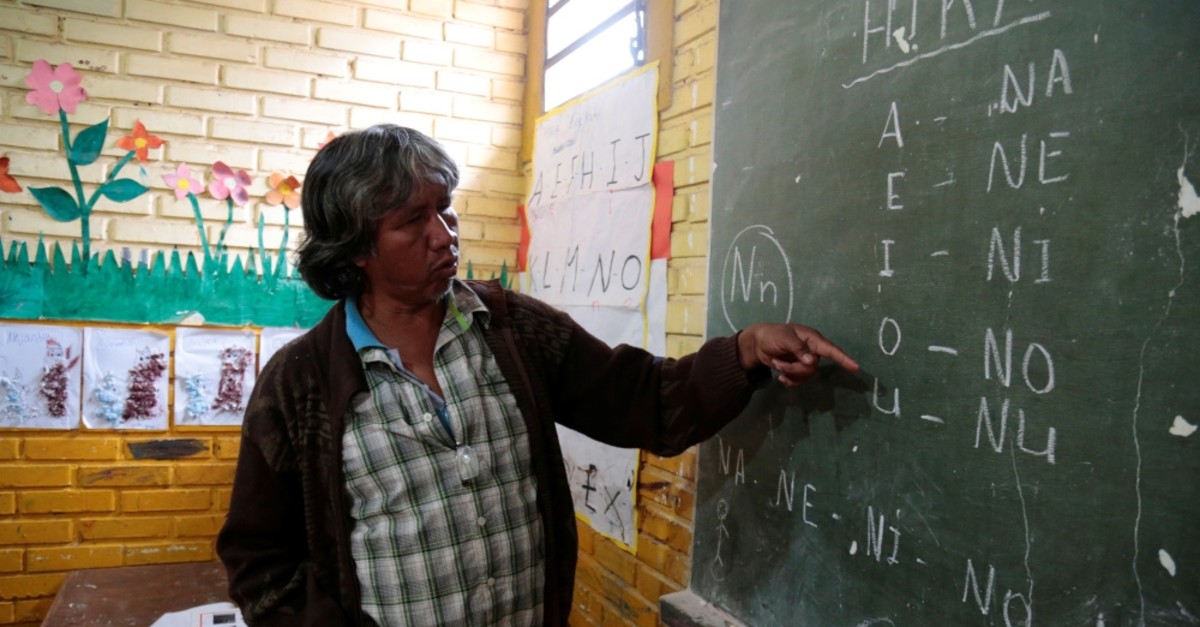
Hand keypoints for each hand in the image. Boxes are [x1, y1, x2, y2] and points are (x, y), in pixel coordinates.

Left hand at [737, 323, 859, 386]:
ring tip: (777, 363)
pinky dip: (790, 381)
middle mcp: (813, 351)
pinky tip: (781, 378)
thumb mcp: (783, 338)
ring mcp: (806, 361)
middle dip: (794, 368)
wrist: (758, 344)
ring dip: (790, 372)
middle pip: (813, 367)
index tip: (855, 367)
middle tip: (779, 362)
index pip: (831, 350)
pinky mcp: (798, 370)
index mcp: (812, 339)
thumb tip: (812, 361)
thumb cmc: (772, 335)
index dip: (843, 358)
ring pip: (806, 375)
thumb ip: (798, 348)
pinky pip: (800, 381)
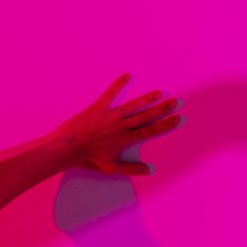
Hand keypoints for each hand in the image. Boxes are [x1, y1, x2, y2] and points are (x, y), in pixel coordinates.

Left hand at [53, 75, 183, 174]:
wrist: (69, 147)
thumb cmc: (89, 158)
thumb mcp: (111, 167)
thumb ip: (132, 169)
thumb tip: (150, 170)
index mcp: (126, 139)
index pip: (151, 131)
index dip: (165, 124)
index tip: (177, 118)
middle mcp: (121, 126)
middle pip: (146, 116)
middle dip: (162, 109)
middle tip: (175, 102)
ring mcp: (110, 115)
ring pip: (133, 106)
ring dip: (146, 99)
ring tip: (159, 93)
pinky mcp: (99, 108)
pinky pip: (110, 94)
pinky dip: (118, 84)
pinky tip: (127, 75)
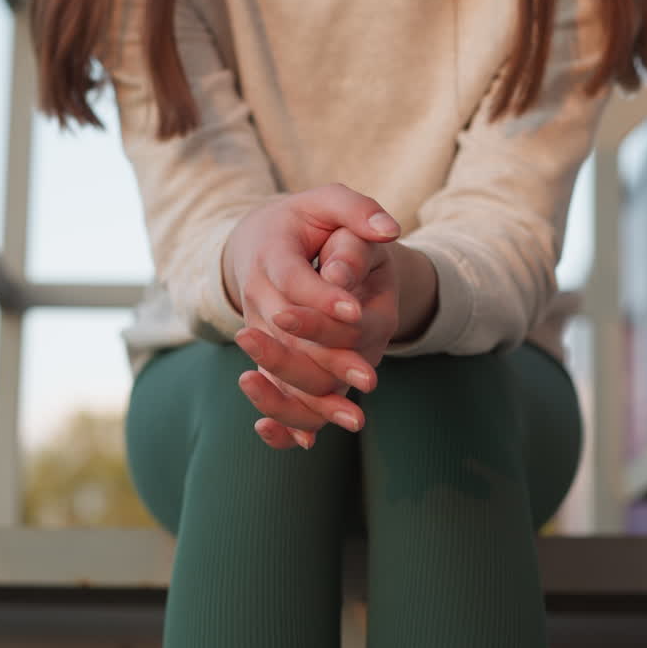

### Work item
Determine which lines above include the word "index", and report those lines in full.

### Your solution
index tip: (855, 367)
index pip: (831, 350)
index mcp: (812, 339)
index dip: (843, 358)
index mcp: (126, 139)
index pip: (151, 131)
index dip: (165, 124)
index tip: (177, 118)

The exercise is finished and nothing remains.